EXERCISE BRIEF
Copy all of the data that follows without altering a word.

____________________

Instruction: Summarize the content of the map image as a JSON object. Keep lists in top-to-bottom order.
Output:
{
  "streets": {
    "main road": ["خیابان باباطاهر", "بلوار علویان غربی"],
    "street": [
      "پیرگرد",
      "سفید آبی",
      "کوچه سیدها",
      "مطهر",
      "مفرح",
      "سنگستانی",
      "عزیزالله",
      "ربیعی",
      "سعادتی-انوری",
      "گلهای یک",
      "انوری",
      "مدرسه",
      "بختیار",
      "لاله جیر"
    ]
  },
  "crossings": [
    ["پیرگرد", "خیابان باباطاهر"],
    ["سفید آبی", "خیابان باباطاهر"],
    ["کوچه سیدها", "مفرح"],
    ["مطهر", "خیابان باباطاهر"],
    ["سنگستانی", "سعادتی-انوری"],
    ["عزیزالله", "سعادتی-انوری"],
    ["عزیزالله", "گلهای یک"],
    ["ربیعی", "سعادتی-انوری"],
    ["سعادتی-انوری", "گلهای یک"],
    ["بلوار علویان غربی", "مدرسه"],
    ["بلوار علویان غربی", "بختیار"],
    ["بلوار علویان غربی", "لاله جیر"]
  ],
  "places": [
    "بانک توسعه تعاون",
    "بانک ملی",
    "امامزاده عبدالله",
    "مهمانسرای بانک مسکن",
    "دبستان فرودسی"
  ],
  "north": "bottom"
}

____________________

PROBLEM SOLUTION
Instruction: Summarize the content of the map image as a JSON object. Keep lists in top-to-bottom order.
Output:
{
  "streets": {
    "main road": ["خیابان باباطاهر", "بلوار علویان غربی"],
    "street": [
      "پیرگرد",
      "سفید آبی",
      "کوچه سیدها",
      "مطهر",
      "مفرح",
      "سنگستانی",
      "عزیزالله",
      "ربیعی",
      "سعادتی-انوری",
      "گلهای یک",
      "انوری",
      "مدرسه",
      "بختیار",
      "لاله جیر"
    ]
  },
  "crossings": [
    ["پیرگرد", "خیابان باباطاهر"],
    ["سفید آبی", "خیابان باباطاهر"],
    ["کوچه سیدها", "مفرح"],
    ["مطهر", "خیابان باباطاهر"],
    ["سنگستانی", "سعادتی-انوری"],
    ["عزیزالله", "سعادتی-انوری"],
    ["عزیزالله", "گلهای یک"],
    ["ربیعی", "سعادتی-انوری"],
    ["سعادتی-انوری", "گلهای یک"],
    ["بلوار علویان غربی", "مدرسه"],
    ["بلوار علویان غربی", "بختیار"],
    ["بلوار علویان غربی", "لاله جیر"]
  ],
  "places": [
    "بانک توسعه تعاون",
    "بانک ملی",
    "امامزاده عبدالله",
    "مهمانسرای بانک مسکن",
    "دبستان فرودسی"
  ],
  "north": "bottom"
}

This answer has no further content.